“East Asia Economic Online” column published — a sequence of hope and disappointment
Good morning, this is Matsushita.
Currently, we are conducting a new validation of the stock market,
and we are considering the impact on trading during the lull of this period, known as “summer doldrums.”
We are looking into how it affects buying and selling.
When we investigated, surprising facts began to emerge,
and we feel the恐ろしさ (the fear) of the stock market and investing.
We will continue the validation,
and if it becomes something we can showcase, we will introduce it.

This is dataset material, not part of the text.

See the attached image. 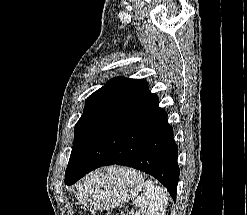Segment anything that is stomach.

As I monitor daily candlesticks and market conditions,
there are things that are obvious, yet I tend to forget or overlook,
and I realize them.
One of these is the emotion conveyed by the bullish and bearish candles
in the market participants.
Bullish candles are the candles that rise from the opening to the close due to buying pressure,
and represent investors’ expectations.
Bearish candles are the candles that fall from the opening to the close due to selling pressure,
and represent investors’ disappointment.
Continuous bullish candles signify continued investor expectations,
continuous bearish candles signify continued investor disappointment.
Within that, your precious funds are at stake.
When you think about it, it’s not about how you think, but
what market participants are thinking that matters,
and that holds the fate of your funds in your hands.
It’s not about how you think, but
reading what market participants are thinking from the bullish and bearish candles, and taking the right risks.
The daily bullish and bearish candles also carry important messages.